** WHAT YOU HAVE TO DO **
Recast everything in the material below, from its first line down to the line containing "contrast brightness saturation: saturation", as a Markdown table with the columns "Row" and "Line". Number each row and omit any blank lines.

** TASK DATA **

****

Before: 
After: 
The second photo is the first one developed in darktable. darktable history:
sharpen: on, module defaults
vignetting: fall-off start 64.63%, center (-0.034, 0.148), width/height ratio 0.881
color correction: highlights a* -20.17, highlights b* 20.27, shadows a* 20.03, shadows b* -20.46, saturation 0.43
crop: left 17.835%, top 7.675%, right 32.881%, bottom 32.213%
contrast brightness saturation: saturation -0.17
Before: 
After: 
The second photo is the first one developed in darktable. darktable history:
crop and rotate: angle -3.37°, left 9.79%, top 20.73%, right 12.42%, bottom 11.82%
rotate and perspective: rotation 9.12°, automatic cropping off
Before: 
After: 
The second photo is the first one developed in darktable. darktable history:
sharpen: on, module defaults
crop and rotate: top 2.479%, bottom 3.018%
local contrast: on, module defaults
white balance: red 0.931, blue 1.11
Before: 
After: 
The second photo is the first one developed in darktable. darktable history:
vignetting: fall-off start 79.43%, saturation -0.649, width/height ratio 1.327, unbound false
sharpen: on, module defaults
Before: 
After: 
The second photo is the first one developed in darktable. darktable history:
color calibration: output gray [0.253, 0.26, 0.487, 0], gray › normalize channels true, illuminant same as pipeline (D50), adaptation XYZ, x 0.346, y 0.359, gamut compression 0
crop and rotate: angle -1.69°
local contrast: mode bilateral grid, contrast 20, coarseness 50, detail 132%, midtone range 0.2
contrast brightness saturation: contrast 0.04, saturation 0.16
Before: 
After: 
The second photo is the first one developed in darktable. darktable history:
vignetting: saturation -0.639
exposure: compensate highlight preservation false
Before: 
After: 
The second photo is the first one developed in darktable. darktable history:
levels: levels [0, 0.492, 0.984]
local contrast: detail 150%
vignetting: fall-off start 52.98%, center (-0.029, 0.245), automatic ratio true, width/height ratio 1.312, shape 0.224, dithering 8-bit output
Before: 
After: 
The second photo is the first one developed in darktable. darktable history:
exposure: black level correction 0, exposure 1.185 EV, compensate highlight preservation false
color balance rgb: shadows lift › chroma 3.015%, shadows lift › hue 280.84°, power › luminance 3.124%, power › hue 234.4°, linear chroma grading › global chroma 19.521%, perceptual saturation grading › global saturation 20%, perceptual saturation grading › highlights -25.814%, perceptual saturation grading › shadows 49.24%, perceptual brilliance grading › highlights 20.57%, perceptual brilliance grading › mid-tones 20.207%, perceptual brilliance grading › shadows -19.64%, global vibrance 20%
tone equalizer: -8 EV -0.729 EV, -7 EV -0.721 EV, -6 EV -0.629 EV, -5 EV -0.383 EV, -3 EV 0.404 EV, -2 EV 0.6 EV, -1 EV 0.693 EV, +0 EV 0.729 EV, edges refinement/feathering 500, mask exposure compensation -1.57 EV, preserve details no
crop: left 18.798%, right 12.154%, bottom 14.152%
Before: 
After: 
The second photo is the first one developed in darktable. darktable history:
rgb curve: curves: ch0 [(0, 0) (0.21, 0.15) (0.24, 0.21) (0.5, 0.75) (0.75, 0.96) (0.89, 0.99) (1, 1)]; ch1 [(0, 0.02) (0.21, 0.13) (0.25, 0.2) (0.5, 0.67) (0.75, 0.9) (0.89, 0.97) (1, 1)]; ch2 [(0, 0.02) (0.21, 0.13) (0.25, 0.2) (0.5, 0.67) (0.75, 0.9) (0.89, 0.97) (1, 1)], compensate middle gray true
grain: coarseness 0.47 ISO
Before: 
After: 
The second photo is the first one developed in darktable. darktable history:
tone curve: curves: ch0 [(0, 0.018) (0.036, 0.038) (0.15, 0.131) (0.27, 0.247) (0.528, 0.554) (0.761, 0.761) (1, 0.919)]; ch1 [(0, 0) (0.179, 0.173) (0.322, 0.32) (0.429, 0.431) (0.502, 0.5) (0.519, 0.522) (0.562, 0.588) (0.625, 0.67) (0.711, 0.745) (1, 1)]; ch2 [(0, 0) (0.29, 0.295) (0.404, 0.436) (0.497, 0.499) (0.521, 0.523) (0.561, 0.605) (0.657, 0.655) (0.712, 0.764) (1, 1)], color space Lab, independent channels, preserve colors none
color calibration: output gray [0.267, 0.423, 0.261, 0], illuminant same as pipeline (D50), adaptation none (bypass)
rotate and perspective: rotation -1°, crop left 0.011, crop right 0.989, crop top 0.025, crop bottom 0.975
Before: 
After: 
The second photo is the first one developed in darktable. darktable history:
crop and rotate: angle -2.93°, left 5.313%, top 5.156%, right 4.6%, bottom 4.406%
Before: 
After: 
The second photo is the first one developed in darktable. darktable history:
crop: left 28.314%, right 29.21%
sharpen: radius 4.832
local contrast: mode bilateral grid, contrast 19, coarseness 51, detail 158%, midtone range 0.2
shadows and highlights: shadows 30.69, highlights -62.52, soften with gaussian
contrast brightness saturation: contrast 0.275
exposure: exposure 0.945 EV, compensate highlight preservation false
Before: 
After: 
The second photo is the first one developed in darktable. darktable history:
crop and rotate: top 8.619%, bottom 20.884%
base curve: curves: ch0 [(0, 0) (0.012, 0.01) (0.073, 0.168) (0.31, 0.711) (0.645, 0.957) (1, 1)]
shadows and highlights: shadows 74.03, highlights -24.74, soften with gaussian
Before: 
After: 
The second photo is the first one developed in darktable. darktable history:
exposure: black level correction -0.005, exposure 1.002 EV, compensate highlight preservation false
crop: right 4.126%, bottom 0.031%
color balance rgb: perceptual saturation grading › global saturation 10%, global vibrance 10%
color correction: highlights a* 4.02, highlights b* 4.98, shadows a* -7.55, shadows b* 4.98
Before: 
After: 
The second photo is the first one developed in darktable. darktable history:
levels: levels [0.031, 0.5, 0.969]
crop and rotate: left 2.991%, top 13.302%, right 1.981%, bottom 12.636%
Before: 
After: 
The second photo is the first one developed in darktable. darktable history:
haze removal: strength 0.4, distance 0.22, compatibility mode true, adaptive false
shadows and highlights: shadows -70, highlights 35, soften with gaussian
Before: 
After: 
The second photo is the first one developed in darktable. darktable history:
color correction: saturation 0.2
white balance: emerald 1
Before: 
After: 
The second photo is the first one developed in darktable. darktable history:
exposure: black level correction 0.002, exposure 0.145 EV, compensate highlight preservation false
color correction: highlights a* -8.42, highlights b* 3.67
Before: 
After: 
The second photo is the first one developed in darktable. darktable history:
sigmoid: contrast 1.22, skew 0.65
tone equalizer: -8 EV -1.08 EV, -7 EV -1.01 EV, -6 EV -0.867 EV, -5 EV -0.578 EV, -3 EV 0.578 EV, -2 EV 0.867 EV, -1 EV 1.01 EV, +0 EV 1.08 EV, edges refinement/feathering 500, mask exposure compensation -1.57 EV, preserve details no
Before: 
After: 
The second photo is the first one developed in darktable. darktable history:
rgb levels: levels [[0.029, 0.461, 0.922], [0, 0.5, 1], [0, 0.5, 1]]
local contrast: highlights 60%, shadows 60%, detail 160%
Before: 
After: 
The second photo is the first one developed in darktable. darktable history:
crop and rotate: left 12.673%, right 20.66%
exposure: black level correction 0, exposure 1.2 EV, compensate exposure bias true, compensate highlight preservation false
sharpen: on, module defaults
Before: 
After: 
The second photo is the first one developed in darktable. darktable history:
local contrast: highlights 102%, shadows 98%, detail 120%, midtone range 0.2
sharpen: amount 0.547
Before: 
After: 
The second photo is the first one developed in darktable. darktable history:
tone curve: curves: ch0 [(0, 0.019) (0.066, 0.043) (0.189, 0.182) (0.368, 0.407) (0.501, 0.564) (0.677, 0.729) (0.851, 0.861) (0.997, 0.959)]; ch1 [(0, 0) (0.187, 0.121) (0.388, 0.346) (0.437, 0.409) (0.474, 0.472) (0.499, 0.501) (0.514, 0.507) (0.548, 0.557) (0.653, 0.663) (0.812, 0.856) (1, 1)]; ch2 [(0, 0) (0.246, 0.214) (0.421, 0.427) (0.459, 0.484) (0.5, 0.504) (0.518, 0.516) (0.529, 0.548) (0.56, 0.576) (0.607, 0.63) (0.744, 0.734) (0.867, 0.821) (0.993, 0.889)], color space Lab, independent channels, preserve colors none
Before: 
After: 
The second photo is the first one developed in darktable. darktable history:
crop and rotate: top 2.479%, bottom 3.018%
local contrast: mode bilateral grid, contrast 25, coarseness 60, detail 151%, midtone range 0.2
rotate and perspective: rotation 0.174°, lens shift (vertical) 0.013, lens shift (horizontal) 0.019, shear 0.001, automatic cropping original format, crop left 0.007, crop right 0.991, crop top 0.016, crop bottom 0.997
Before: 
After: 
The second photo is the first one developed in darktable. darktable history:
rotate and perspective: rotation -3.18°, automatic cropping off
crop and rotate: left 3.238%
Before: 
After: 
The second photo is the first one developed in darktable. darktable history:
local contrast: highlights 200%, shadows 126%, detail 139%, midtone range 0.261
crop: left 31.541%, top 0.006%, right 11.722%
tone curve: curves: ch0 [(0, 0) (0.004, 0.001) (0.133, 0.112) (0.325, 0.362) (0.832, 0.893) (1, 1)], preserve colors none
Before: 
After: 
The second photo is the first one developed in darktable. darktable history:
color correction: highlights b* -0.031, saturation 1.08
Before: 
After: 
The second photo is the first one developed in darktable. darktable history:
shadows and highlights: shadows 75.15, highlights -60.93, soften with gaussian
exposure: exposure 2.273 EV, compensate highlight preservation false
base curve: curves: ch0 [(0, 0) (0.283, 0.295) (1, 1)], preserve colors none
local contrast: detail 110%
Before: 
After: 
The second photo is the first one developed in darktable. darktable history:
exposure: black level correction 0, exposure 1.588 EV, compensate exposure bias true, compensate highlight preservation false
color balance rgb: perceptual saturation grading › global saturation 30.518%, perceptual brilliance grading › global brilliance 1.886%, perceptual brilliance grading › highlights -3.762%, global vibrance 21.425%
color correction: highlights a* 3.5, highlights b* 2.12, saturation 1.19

****

** FULL SOLUTION **
| Row | Line |
|---|---|
| 1 | Before:  |
| 2 | After:  |
| 3 | The second photo is the first one developed in darktable. darktable history: |
| 4 | sharpen: on, module defaults |
| 5 | vignetting: fall-off start 64.63%, center (-0.034, 0.148), width/height ratio 0.881 |
| 6 | color correction: highlights a* -20.17, highlights b* 20.27, shadows a* 20.03, shadows b* -20.46, saturation 0.43 |
| 7 | crop: left 17.835%, top 7.675%, right 32.881%, bottom 32.213% |
| 8 | contrast brightness saturation: saturation -0.17 |